**Problem to solve**
Work through the data line by line, gathering every line that has the word "lines".

Stored data:
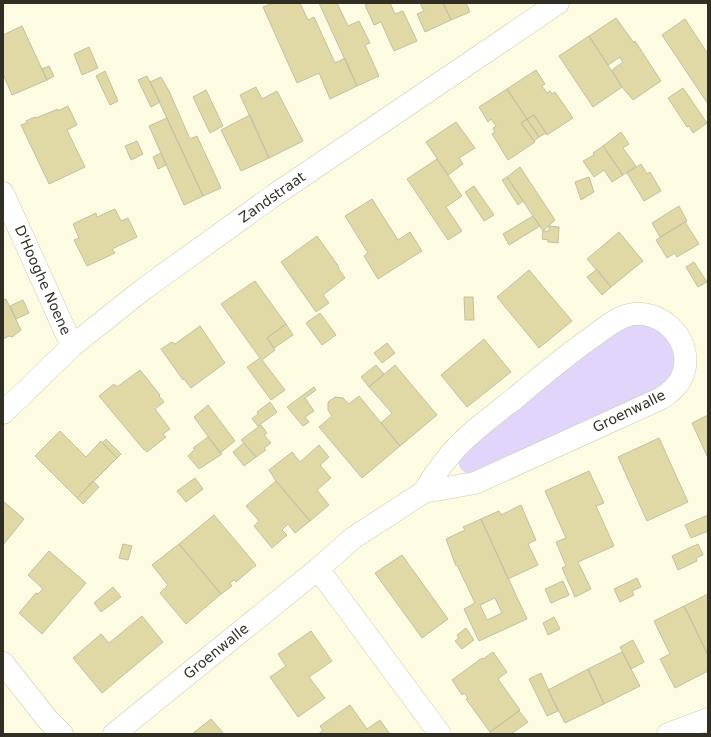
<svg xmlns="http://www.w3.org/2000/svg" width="711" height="737" font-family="'DejaVu Sans',sans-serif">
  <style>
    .green { fill: #e1d5fc }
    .building { fill: #e0d8a5; stroke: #c3bfa3; fill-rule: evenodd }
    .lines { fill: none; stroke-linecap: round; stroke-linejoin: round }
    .minor-casing { stroke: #cecaad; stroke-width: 23 }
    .minor { stroke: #fff; stroke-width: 22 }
    .labels { text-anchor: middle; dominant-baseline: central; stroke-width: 3; stroke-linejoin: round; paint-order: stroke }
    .street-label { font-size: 14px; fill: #312f24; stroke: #fff }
  </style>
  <rect width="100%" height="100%" fill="#fefbe3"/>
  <path class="green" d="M 650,323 L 675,345 L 674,372 L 662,387 L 480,471 L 467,474 C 459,469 457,464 460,455 L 584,352 L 628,325 Z"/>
  <path class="building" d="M 273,3 L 300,3 L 308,20 L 314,17 L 335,63 L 345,58 L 357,86 L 330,99 L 319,73 L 297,83 L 263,7 Z
    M 319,3 L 337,3 L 348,26 L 359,21 L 370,43 L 365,45 L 379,76 L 357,86 Z
    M 370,3 L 390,3 L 395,14 L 403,11 L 417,41 L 394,51 L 381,22 L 374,25 L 365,5 Z
    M 420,3 L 443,3 L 451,20 L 425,32 L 417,14 L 424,11 Z
    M 443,3 L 466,3 L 470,12 L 451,20 Z
    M 616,18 L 634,43 L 635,41 L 661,81 L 633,100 L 622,87 L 612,70 L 623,62 L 620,57 L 608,65 L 589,36 Z
    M 685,19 L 708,54 L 708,104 L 662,35 Z
    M 22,26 L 47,80 L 12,95 L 3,74 L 3,35 Z
    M 589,36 L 622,87 L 593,107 L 559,56 Z
    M 89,47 L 98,68 L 82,75 L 74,54 Z
    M 49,66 L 54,76 L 47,80 L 42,69 Z
    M 536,70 L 545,84 L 542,86 L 547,93 L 550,91 L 552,94 L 555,92 L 573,118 L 547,135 L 534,115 L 527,119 L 507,89 Z
    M 105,71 L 118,101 L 110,105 L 96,76 Z
    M 147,76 L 160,102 L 151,107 L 138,80 Z
    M 161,77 L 169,91 L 190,139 L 197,136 L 221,188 L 203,196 L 150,82 Z
    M 256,87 L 262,99 L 277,91 L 303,141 L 269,158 L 240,95 Z
    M 683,88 L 707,123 L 693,133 L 689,126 L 687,127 L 668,98 Z
    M 507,89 L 527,119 L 521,123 L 535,142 L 508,160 L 492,134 L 495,132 L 493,128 L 496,126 L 491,119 L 488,122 L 479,107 Z
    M 206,90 L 223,126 L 210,133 L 193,97 Z
    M 68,106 L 77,125 L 67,130 L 85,167 L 49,184 L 21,125 L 27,123 L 26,121 L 35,117 L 36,118 L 58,109 L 58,111 Z
    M 250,115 L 269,158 L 241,171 L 221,130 Z
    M 534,115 L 546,133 L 539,137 L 527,119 Z
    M 167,118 L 203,196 L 184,205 L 149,126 Z
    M 527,119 L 539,137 L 534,141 L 521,123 Z
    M 456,122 L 475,148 L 459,158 L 463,164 L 448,175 L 426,142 Z
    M 621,132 L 629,144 L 623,148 L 636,166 L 623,175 L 603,146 Z
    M 137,141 L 143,154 L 131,160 L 125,146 Z
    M 603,146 L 623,175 L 612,182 L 604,170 L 594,177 L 583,161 L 594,155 L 593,153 Z
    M 161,153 L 166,165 L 158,169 L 153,157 Z
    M 437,159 L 462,196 L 446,207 L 462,231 L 448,240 L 407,179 Z
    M 641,164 L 647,174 L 650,172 L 661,191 L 644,201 L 627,173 Z
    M 520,167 L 555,220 L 543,231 L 507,177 Z
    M 507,177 L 523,201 L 518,205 L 502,180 Z
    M 589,177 L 594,192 L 581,200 L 575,182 Z
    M 474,186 L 494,215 L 484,221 L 465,192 Z
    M 372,199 L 398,240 L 410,232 L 422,251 L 378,279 L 364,256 L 368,253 L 345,216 Z
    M 679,206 L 687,221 L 660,237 L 652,223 Z
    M 115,209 L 121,221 L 128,218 L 137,237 L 112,249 L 115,253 L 87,266 L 74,240 L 79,238 L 73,224 L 96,213 L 97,217 Z
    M 533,216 L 540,226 L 509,245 L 503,234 Z
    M 685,222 L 699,244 L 677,257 L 675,253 L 667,258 L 656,240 Z
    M 549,226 L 559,227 L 558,243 L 548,242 L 548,240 L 542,239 L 543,231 L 549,231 Z
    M 619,232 L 643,261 L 611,287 L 587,259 Z
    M 317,236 L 339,267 L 338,268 L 345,278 L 323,295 L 329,303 L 316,312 L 281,262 Z
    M 694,262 L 707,282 L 698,287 L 686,267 Z
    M 597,269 L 611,287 L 602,295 L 587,277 Z
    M 529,270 L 572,321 L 539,348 L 497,297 Z
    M 255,281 L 286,324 L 267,338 L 275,350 L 262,360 L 285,390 L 271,400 L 247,367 L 260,358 L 221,304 Z
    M 464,297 L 473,297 L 474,320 L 465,320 Z
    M 6,299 L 21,330 L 12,337 L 9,336 L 3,339 L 3,300 Z
    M 23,300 L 29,313 L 16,319 L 10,306 Z
    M 320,313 L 336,335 L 322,345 L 306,323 Z
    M 286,324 L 293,335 L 274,348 L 267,338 Z
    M 200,326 L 225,363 L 191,388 L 184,379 L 183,380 L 161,349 L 172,342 L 175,344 Z
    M 484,339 L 511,372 L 467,407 L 441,375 Z
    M 387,343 L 395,353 L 382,363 L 374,353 Z
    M 376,365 L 384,374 L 369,387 L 361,377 Z
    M 395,365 L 437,415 L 400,446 L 381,423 L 392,413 L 369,387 Z
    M 140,370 L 160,395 L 159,396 L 164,402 L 155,409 L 170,429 L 163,434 L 166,437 L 147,452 L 145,449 L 144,450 L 99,396 L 114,384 L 117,387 Z
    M 314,387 L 316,390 L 305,398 L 314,411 L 305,417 L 309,422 L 303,426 L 287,407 Z
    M 359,396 L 400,446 L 362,478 L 319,427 L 332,416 L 328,410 L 328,402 L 335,397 L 343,398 L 349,404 Z
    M 270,402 L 277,412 L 258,426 L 252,419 L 258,414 L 257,412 Z
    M 208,405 L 235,441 L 220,453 L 194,417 Z
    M 708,415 L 708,458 L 692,423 Z
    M 261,425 L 267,433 L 264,435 L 271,443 L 264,448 L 266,450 L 256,457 L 241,440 Z
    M 60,431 L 86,457 L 101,441 L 117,458 L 77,498 L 35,456 Z
    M 208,437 L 222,454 L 199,469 L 188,456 L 195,449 L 193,448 Z
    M 659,438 L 688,502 L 647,521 L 618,457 Z
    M 106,439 L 121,454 L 117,458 L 102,443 Z
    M 244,443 L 256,457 L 244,466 L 233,452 Z
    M 319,445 L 329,457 L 320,465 L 331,478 L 317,490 L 329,505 L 310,521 L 276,481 L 269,470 L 292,452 L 300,462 Z
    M 589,471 L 604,503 L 596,506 L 614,546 L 578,562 L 591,589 L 575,597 L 562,568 L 566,566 L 556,542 L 566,538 L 545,491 Z
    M 195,478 L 203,489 L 186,502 L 177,491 Z
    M 93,481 L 99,487 L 83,504 L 77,498 Z
    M 276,481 L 310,521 L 295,533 L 288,524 L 282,530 L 287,535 L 272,548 L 254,526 L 259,521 L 246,506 Z
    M 3,501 L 24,519 L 3,545 Z
    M 521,505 L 536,540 L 528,544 L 538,565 L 508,579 L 481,519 L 499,511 L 501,515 Z
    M 214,515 L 256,565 L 236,582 L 234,580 L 230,583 L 232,586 L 221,594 L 179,544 Z
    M 708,515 L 708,531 L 691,538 L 685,525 Z
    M 481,519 L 527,619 L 479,641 L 464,609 L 475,603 L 457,565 L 456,566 L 446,539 L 465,530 L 463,527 ZM 495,598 L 502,613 L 487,620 L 480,605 Z
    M 123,544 L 132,546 L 128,560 L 119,558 Z
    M 179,544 L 221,594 L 186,624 L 160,593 L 168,585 L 152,565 Z
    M 698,544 L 703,555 L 696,558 L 697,561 L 678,570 L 672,556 Z
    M 49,551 L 86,583 L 42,634 L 19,613 L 36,593 L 38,594 L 43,589 L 28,575 Z
    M 402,555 L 448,619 L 422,638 L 375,573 Z
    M 637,578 L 641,587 L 632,591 L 634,595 L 620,602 L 614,589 Z
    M 563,581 L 569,595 L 551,603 L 545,589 Z
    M 113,587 L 121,597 L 101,612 L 94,603 Z
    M 708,594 L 708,655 L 684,606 Z
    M 684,606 L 708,655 L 708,671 L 675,688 L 660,659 L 670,654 L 654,621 Z
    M 142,616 L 163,642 L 102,693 L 73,658 L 101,634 L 109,643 Z
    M 554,617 L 560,629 L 548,635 L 543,623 Z
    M 466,628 L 474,640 L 462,649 L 455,641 L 459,638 L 457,635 Z
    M 311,631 L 332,661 L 309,677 L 325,698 L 298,717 L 270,677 L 286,666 L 278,654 Z
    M 633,640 L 644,662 L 631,669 L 620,647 Z
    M 493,652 L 507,672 L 498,679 L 520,710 L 490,732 L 466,699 L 468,698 L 464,693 L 462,695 L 452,680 L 482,658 L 483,659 Z
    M 622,652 L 640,686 L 604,704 L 588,669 Z
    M 588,669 L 604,704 L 565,723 L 548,690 Z
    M 541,673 L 558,711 L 547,716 L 529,679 Z
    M 350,705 L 367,729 L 380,720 L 390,734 L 318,734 L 323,731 L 320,726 Z
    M 519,711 L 528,722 L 511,734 L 491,734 L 490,732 Z
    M 211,719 L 224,734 L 192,734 Z"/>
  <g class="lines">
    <defs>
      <path id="minor" d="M 3,193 L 72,346
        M 3,413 L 72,346 L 145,288 L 273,196 L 558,3
        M 424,492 C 434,475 444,460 458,446 C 473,430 496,413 514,399 C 540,377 566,355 595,335 C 603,329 613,321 623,317 C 659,302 699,343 681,379 C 677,387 669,393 662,398 L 475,483 L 424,492 L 353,538 L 318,569 L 440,734
        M 3,663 L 48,720 L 62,734
        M 114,734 L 318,569
        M 668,734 L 708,719"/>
    </defs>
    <use href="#minor" class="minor-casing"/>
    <use href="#minor" class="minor"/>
  </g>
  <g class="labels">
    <g class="street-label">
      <text transform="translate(272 197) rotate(-35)">Zandstraat</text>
      <text transform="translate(43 280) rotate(66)">D'Hooghe Noene</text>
      <text transform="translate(629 411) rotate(-26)">Groenwalle</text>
      <text transform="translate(216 651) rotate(-39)">Groenwalle</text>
    </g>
  </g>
  <rect width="711" height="737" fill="none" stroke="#312f24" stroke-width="8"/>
</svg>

**Exercise response**
    .lines { fill: none; stroke-linecap: round; stroke-linejoin: round }
  <g class="lines">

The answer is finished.